The Trump administration then proceeded to compounded the crisis, slashing Title I, Title II and Title III federal aid and stripping approximately $69 million from a district where 40 percent of students attend low-income schools. Projected deficits—already $313 million for 2026—are forecast to reach $466 million by 2027 and $774 million by 2030.
The “underutilization” crisis invoked to justify closures—declining enrollment, deteriorating buildings, fragmented funding—is being used to justify privately operated, publicly funded charter schools backed by both parties. The district has shed 15,546 students, a 12 percent enrollment decline, between 2014–15 and 2024–25.
Adding insult to injury: A proposed $1 rideshare tax projected to raise $48 million annually was killed after Uber launched a six-figure advertising campaign to defeat it.
Speaking at the crowded hearing in late April, Philadelphia Federation of Teachers President Arthur Steinberg resorted to begging SDP leadership for a more transparent “process” in determining cuts. “Shame on you for having this vote when there has not been enough public engagement and transparency to answer all their questions,” he declared. This amounts to nothing more than a plea to involve the PFT more closely in managing the fallout—and determining the final shape of the cuts themselves.
Steinberg’s idea of “transparency” was on full display last year, during the betrayal of 14,000 city educators in their contract struggle. In June 2025, Philadelphia’s teachers voted 94 percent to authorize a strike—the first in 25 years—against chronic underpayment, deteriorating buildings, punitive attendance policies, mass understaffing and decades of state policy that had stripped them of the right to strike altogether. Simultaneously, 9,000 AFSCME District Council 33 municipal workers voted 95 percent to strike alongside teachers, raising the prospect of a citywide shutdown. DC 33’s leadership sold out the strike overnight in July, with Mayor Parker’s full cooperation.
On August 26, five days before the teachers’ contract expired, Steinberg stood alongside Mayor Parker and Superintendent Watlington to announce a tentative agreement—with no details provided to members. A union that had run “strike ready” events for months was, in fact, preparing a surrender. The “historic“ contract was laden with concessions. Two weeks after ratification, the district announced closures and layoffs—which the PFT sellout had cleared the way for.
The betrayal follows a pattern repeated across the country. In spring 2025, the Chicago Teachers Union delivered a contract hailed as “Trump-proof”—mass layoffs followed immediately. The Austin Independent School District voted to close 13 schools in November 2025, citing the same expiration of federal COVID relief funds.
In San Francisco, a 97.6 percent strike mandate was disarmed after just four days by the United Educators of San Francisco and AFT President Randi Weingarten, with layoffs and closures placed immediately back “on the table.” In Los Angeles, the United Teachers of Los Angeles announced a sellout hours before a strike deadline.
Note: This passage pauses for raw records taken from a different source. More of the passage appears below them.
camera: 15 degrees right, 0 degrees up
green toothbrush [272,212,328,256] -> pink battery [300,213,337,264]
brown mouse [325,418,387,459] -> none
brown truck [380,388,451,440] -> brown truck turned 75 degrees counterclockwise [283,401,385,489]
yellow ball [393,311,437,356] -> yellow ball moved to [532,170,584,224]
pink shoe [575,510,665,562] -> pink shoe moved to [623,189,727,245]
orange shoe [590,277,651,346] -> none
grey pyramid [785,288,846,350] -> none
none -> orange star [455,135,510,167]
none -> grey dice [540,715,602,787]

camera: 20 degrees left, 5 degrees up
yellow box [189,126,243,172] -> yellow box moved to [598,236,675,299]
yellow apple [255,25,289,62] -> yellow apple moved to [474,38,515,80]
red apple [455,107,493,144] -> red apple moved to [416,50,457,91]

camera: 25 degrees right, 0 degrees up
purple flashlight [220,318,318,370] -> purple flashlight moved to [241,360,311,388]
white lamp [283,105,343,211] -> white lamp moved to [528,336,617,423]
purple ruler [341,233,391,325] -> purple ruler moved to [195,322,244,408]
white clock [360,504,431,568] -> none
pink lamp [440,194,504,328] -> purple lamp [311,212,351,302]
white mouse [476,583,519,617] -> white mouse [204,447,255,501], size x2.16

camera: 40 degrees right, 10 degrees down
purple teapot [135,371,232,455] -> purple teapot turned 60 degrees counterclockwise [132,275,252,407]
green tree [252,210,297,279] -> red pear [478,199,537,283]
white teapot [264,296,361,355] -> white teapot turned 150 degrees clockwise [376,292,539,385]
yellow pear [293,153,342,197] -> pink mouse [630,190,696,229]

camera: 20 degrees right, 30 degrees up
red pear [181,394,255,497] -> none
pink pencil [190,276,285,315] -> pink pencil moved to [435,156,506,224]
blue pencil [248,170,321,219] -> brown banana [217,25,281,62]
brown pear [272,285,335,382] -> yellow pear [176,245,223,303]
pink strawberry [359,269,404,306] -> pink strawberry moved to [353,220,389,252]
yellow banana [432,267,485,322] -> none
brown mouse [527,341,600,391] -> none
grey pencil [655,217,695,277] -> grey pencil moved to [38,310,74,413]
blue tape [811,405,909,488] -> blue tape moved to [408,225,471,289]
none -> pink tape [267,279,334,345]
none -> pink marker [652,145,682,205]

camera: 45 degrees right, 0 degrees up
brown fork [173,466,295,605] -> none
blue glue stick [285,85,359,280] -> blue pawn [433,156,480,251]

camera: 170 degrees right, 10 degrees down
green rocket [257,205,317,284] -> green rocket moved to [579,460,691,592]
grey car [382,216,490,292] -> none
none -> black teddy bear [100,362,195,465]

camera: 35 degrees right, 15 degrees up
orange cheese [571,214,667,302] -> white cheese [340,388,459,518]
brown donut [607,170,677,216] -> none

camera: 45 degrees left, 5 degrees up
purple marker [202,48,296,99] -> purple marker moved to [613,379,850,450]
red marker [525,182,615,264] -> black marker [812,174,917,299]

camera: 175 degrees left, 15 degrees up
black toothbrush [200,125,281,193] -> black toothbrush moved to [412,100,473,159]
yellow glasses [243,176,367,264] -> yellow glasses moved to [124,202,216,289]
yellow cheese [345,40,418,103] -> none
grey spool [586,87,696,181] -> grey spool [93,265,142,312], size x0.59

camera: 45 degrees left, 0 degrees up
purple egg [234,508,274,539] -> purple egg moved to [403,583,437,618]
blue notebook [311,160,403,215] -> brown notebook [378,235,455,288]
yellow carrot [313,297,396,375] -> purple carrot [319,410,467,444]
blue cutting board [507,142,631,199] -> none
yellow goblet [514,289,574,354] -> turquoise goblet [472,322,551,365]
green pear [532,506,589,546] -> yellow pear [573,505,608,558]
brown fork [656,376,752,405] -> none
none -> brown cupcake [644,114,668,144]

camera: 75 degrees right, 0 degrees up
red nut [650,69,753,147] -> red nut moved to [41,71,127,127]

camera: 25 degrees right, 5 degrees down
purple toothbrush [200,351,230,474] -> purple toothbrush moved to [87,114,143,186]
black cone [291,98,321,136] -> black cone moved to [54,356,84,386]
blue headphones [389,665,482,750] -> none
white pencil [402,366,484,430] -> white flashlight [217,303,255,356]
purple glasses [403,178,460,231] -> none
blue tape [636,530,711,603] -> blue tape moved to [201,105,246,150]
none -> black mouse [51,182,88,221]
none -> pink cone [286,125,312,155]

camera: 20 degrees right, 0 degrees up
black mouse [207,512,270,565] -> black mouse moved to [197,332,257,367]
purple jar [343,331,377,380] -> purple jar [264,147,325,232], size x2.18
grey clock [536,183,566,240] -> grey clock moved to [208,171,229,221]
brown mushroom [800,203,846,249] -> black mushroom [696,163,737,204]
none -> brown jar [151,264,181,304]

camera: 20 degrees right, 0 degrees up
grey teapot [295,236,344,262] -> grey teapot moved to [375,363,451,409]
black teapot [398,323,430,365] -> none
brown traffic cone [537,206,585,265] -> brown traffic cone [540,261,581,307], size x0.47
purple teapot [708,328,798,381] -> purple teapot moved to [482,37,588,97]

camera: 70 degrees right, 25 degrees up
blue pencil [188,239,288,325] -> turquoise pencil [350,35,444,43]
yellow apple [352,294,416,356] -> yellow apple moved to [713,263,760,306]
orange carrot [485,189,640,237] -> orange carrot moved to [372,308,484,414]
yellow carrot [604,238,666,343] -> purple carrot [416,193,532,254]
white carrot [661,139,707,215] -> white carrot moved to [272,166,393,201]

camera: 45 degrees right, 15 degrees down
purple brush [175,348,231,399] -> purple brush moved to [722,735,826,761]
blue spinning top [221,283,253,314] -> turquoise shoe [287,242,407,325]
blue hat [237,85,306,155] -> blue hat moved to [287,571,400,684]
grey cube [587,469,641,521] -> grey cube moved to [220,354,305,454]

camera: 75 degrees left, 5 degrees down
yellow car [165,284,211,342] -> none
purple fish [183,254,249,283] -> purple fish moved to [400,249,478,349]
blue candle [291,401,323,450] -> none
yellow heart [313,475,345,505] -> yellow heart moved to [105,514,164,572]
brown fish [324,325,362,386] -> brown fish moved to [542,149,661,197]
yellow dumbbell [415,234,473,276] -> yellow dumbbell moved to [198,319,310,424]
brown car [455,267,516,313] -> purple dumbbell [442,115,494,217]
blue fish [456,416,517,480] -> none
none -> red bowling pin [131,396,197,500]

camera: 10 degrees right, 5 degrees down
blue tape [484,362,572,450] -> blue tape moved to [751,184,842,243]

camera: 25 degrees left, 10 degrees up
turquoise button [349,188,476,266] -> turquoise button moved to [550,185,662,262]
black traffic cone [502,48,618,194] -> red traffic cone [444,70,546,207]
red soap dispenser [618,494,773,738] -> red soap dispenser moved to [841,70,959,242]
In each case, the common thread is the trade union bureaucracy’s role in containing and derailing the working class’s struggles. The Philadelphia Workers Rank-and-File Strike Committee, formed during the DC 33 municipal workers’ strike in July 2025, pointed to the only correct alternative: independent organization of workers outside and against the union bureaucracies, united across sectors—teachers, transit workers, sanitation workers, healthcare workers—against the common austerity offensive.
As the strike committee declared: “It is a proven, iron law that as long as a struggle remains in the hands of the bureaucracy, the only possible outcome is a betrayal. The only path to victory is building independent rank-and-file strength and solidarity.”